▸ Brano da leggere
Un
momento decisivo per il futuro della categoria
Avrei preferito evitare questo intervento ma, considerando che i due prodi duellanti sono componenti della mia segreteria regionale e che numerosi sono stati gli interventi di colleghe e colleghi che lavorano in Lombardia, ho sostanzialmente ritenuto un dovere quello di dire qualcosa che, sia ben chiaro subito, serva a dirimere la controversia e non ad alimentare ulteriormente le polemiche.
Va anzitutto precisato che il caldo è il vero protagonista di questa vicenda: se i due contendenti si fossero quanto meno chiariti per telefono, questo pasticcio non si sarebbe prodotto; e parlo di innocente pasticcio (non di pagliacciata, per carità, perché è giusto dire la propria su argomenti di questa importanza) perché conosco da anni i nostri combattenti: sono persone sin troppo “passionali”, che maturano ragionamenti di alto profilo, che credono in quello che dicono, che sono estremamente determinate nei loro discorsi, che non cadono mai nella sterile polemica, che però - purtroppo e malgrado tutto - si è successivamente determinata. Vorrà dire che il buco dell’ozono ha colpito ancora e che ben presto (ultima data utile l’8 Luglio) i due valorosi riporranno le sciabole nei propri foderi.

▸ Dati disponibili

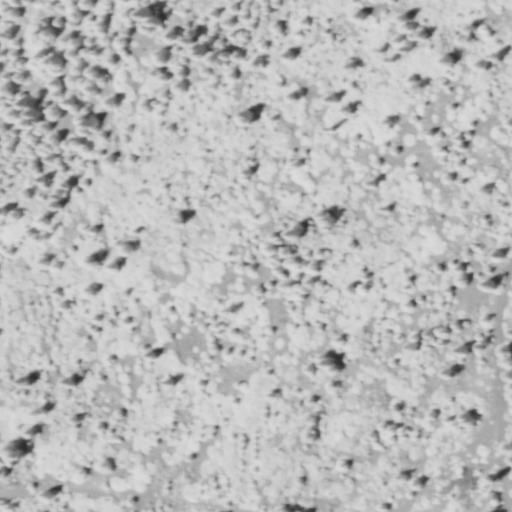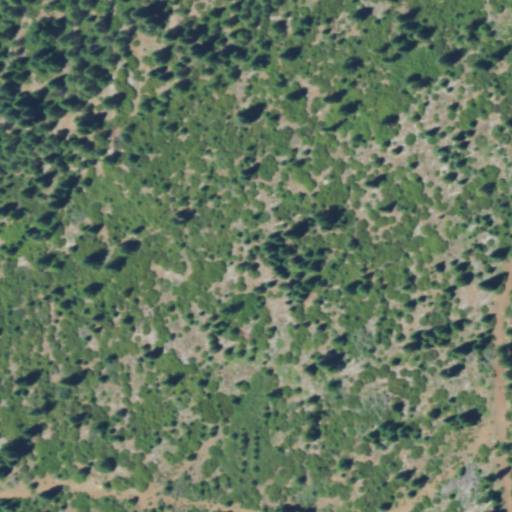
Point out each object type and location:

▸ Compito da svolgere
Per favore, riscrivi la parte del brano che comincia con "Va anzitutto precisato" e va avanti fino a "nei propri foderi.", mettendo "malinteso" al posto di "pasticcio".

▸ Risposta scritta
Va anzitutto precisato che il caldo è il vero protagonista di questa vicenda: se i due contendenti si fossero quanto meno chiariti per telefono, questo malinteso non si sarebbe prodotto; e parlo di innocente malinteso (non di pagliacciata, per carità, perché è giusto dire la propria su argomenti di questa importanza) perché conosco da anni i nostri combattenti: sono persone sin troppo “passionali”, che maturano ragionamenti di alto profilo, che credono in quello che dicono, che sono estremamente determinate nei loro discorsi, che non cadono mai nella sterile polemica, che però - purtroppo e malgrado tutto - si è successivamente determinata. Vorrà dire che il buco dell’ozono ha colpito ancora e che ben presto (ultima data utile l’8 Luglio) i due valorosi riporranno le sciabole nei propri foderi.